Reproduce each of the records below word for word and in the same order, leaving nothing out and adding nothing.

----------

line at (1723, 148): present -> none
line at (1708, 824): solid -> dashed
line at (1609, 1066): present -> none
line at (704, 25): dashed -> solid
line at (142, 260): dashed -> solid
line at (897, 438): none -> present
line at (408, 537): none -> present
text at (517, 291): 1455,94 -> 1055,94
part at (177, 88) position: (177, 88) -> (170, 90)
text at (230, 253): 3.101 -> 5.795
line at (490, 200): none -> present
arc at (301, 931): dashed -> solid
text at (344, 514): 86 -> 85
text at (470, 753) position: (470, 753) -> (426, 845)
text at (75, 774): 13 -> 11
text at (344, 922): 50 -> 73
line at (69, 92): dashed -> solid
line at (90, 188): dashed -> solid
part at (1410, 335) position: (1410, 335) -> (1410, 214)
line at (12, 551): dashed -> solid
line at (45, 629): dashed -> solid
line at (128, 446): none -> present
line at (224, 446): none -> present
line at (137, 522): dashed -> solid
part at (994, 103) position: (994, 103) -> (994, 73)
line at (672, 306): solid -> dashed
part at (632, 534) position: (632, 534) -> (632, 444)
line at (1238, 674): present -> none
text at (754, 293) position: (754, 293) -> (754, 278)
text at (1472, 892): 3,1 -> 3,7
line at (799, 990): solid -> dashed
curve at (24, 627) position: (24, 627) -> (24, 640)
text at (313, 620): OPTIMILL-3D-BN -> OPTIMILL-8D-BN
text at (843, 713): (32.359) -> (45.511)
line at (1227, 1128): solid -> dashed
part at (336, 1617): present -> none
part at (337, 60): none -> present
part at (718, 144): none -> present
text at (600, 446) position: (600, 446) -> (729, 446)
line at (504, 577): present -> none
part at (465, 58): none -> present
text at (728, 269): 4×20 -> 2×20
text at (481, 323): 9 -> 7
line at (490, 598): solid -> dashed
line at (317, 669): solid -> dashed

----------

Expected output:
line at (1723, 148): present -> none
line at (1708, 824): solid -> dashed
line at (1609, 1066): present -> none
line at (704, 25): dashed -> solid
line at (142, 260): dashed -> solid
line at (897, 438): none -> present
line at (408, 537): none -> present
text at (517, 291): 1455,94 -> 1055,94
part at (177, 88) position: (177, 88) -> (170, 90)
text at (230, 253): 3.101 -> 5.795
line at (490, 200): none -> present
arc at (301, 931): dashed -> solid
text at (344, 514): 86 -> 85
text at (470, 753) position: (470, 753) -> (426, 845)
text at (75, 774): 13 -> 11
text at (344, 922): 50 -> 73
line at (69, 92): dashed -> solid
line at (90, 188): dashed -> solid
part at (1410, 335) position: (1410, 335) -> (1410, 214)
line at (12, 551): dashed -> solid
line at (45, 629): dashed -> solid
line at (128, 446): none -> present
line at (224, 446): none -> present
line at (137, 522): dashed -> solid
part at (994, 103) position: (994, 103) -> (994, 73)
line at (672, 306): solid -> dashed
part at (632, 534) position: (632, 534) -> (632, 444)
line at (1238, 674): present -> none
text at (754, 293) position: (754, 293) -> (754, 278)
text at (1472, 892): 3,1 -> 3,7
line at (799, 990): solid -> dashed
curve at (24, 627) position: (24, 627) -> (24, 640)
text at (313, 620): OPTIMILL-3D-BN -> OPTIMILL-8D-BN
text at (843, 713): (32.359) -> (45.511)
line at (1227, 1128): solid -> dashed
part at (336, 1617): present -> none
part at (337, 60): none -> present
part at (718, 144): none -> present
text at (600, 446) position: (600, 446) -> (729, 446)
line at (504, 577): present -> none
part at (465, 58): none -> present
text at (728, 269): 4×20 -> 2×20
text at (481, 323): 9 -> 7
line at (490, 598): solid -> dashed
line at (317, 669): solid -> dashed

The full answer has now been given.